Собрав остатки здравомыслия (не торчать же тут до рассвета), Тони резко свернул на восток, пересёк свалку и направился – буквально на ощупь – к метеостанции (в его представлении где-то там она и располагалась). Неподалёку раздался лай и повеяло сигаретами Vogue Menthe. Каким-то образом запах ассоциировался с Эл. Каким – непонятно: Элла если и курила, то электронные, со вкусом вишни, ванили, ирландского крема, но уж точно не мяты. Хотя и тут не ясно – одни и те же молекулы одоранта могут восприниматься совершенно по-разному. Следует учесть также и квантовую интерпретацию эффекта: молекулы разной формы в состоянии производить весьма похожие (а в ряде случаев и идентичные) колебания.
Теперь он шёл исключительно на запах и через минуту, может, две очутился у магазина. Под крышей покосившегося строения проступала надпись «Магазин потерянной любви». У входа догорал окурок. Он ещё тлел, но уже чуть заметно, словно и впрямь любовь терялась тут, а вернёшь её или нет – ещё посмотрим.
Уже что-то. Гомес решительно постучал в дверь. Дверь отворилась, в проёме показалась свеча, а на пороге стояла Екатерина Шульман – колумнист газеты «Ведомости» и автор книги «Практическая политология: пособие по контакту с реальностью». Во всяком случае, сходство было поразительным.
– Шульман? – удивился Тони, но тут же осёкся. – Простите.
– Наташа Хоппер, – представилась «Шульман». – Вы заблудились?
– Похоже, да. Меня зовут Тони, Антонио Гомес из Португалии.
Он восхищался Шульман, но и картины Хоппера были ничуть не хуже. И Шульман, и Эдвард Хоппер работали в жанре «мусорного ведра», если можно так выразиться, с той лишь разницей, что художник писал о безысходности, а колумнист «Ведомостей» лучилась оптимизмом.
– Из Португалии? – Хоппер приподняла свечу. – Как же вы попали сюда?
– Толком не знаю. Можно войти?
Наташа медлила: незнакомый человек, явно не местный, да и португалец из него какой-то ненастоящий. В её представлении Португалия была страной из книг, а португальцы – их персонажами, и оттого утратившими черты реальности. С другой стороны, человек всё же. На вид приличный, она и не таких видала. Кто только не заглядывал сюда. Её магазин был как свалка, только за деньги, зато со скидками («Скидки и днём, и ночью!» – гласил баннер при входе).

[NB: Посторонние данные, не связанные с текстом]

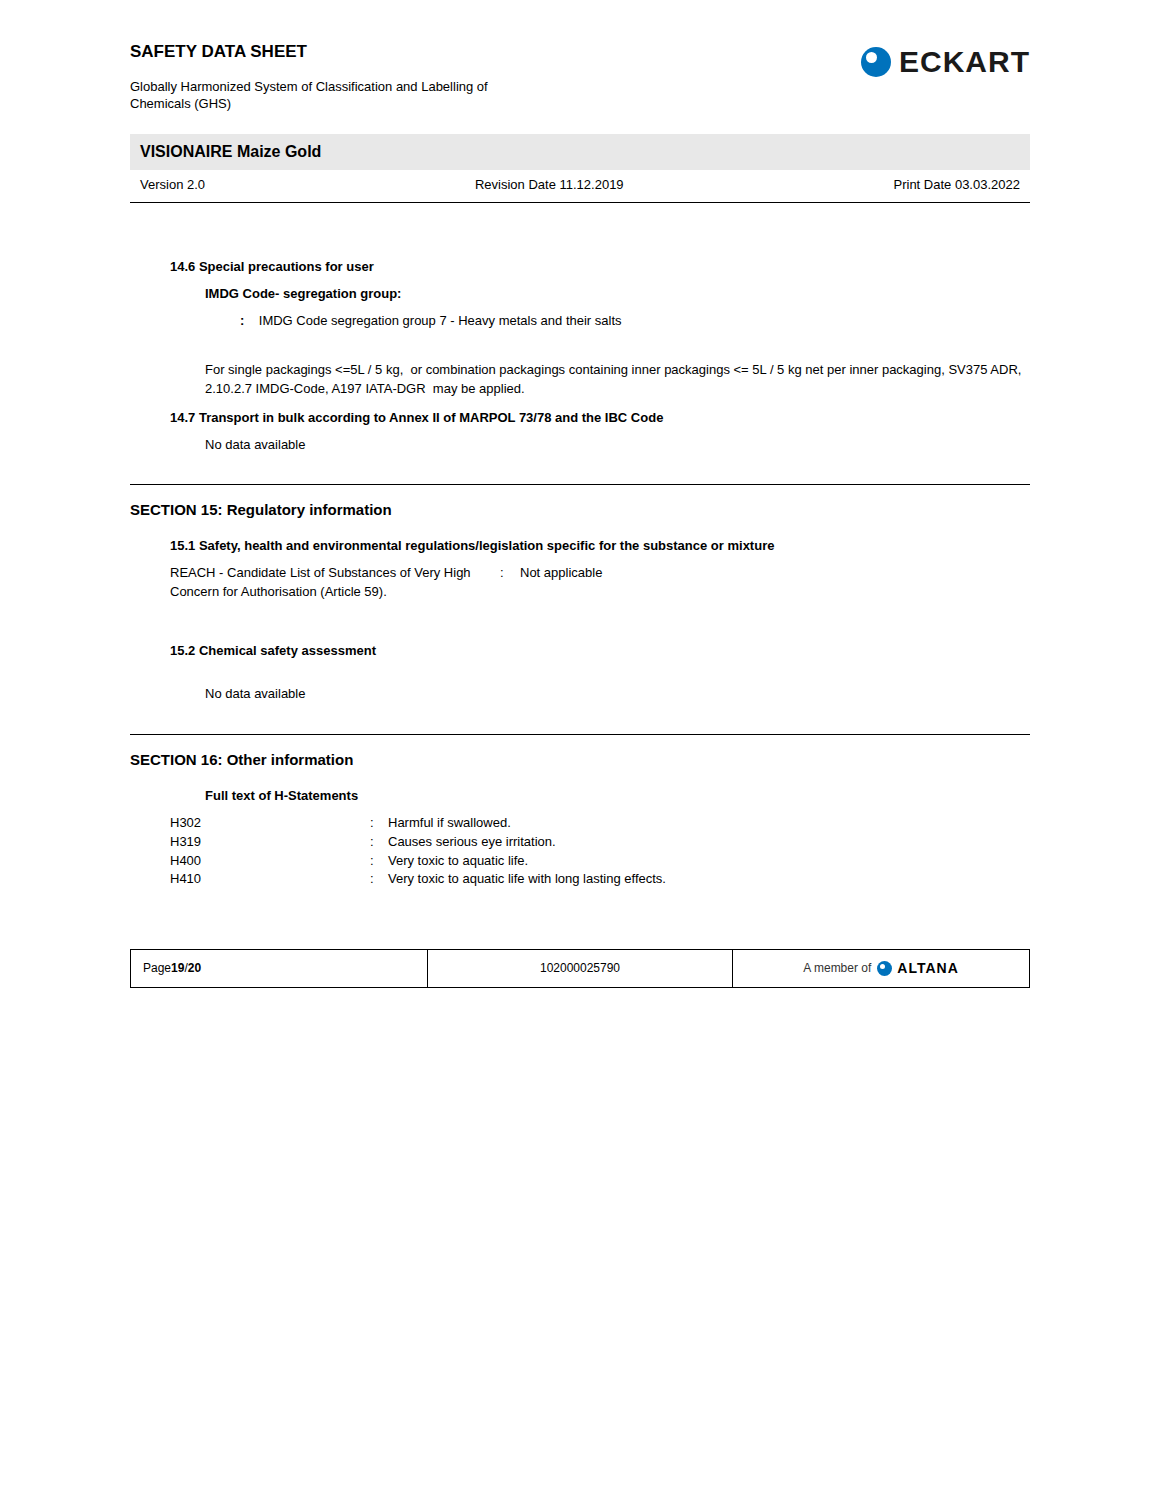SAFETY DATA SHEET
Globally Harmonized System of Classification and Labelling of
Chemicals (GHS)
ECKART
VISIONAIRE Maize Gold
Version 2.0 Revision Date 11.12.2019 Print Date 03.03.2022
14.6 Special precautions for user
IMDG Code- segregation group:
: IMDG Code segregation group 7 - Heavy metals and their salts
For single packagings <=5L / 5 kg, or combination packagings containing inner packagings <= 5L / 5 kg net per inner packaging, SV375 ADR, 2.10.2.7 IMDG-Code, A197 IATA-DGR may be applied.
14.7 Transport in bulk according to Annex II of MARPOL 73/78 and the IBC Code
No data available
SECTION 15: Regulatory information
15.1 Safety, health and environmental regulations/legislation specific for the substance or mixture
REACH - Candidate List of Substances of Very High
Concern for Authorisation (Article 59). : Not applicable
15.2 Chemical safety assessment
No data available
SECTION 16: Other information
Full text of H-Statements
H302: Harmful if swallowed.
H319: Causes serious eye irritation.
H400: Very toxic to aquatic life.
H410: Very toxic to aquatic life with long lasting effects.
Page 19 / 20
102000025790
A member of ALTANA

– Что ж, проходите, – Хоппер зажгла ещё свечи, магазин постепенно оживал. В глаза бросились чучела. С десяток чучел, прикреплённых к потолочной балке, слегка покачивались и заметно скалились пучками соломы. – Простите, Тони, у нас электричества нет.
– И куда же оно подевалось?
– Блокада, вы разве не знаете?
Нет, он не знал. Да и что он вообще знал. Как попал сюда – не знал. Не знал, где у них электричество, а главное – он не знал, к чему всё это. Жил себе преспокойно (придумывал звёзды), никого не трогал, и на ж тебе.
Как выяснилось, 20 ноября украинские активисты взорвали опоры ЛЭП в Херсонской области, лишив тем самым Крым электроэнергии. Акция прошла вслед за продуктовым эмбарго, была вполне предсказуемой и долгожданной, призналась хозяйка магазина, имея в виду несогласных с оккупацией полуострова русскими. По её наблюдениям, таких насчитывалось около четверти населения Коктебеля (хотя в целом по Крыму, возможно, и меньше). В основном татары, но были и украинцы, русские, греки, немцы. Кого только не было.
– В сущности, – заметила Хоппер, – протест, каким бы он ни был, не зависит (сами подумайте) от генов. Преобладающим здесь является уровень осведомлённости, а не слепая вера, покорность и так далее. Вам надо помыться, – добавила она, поморщив нос.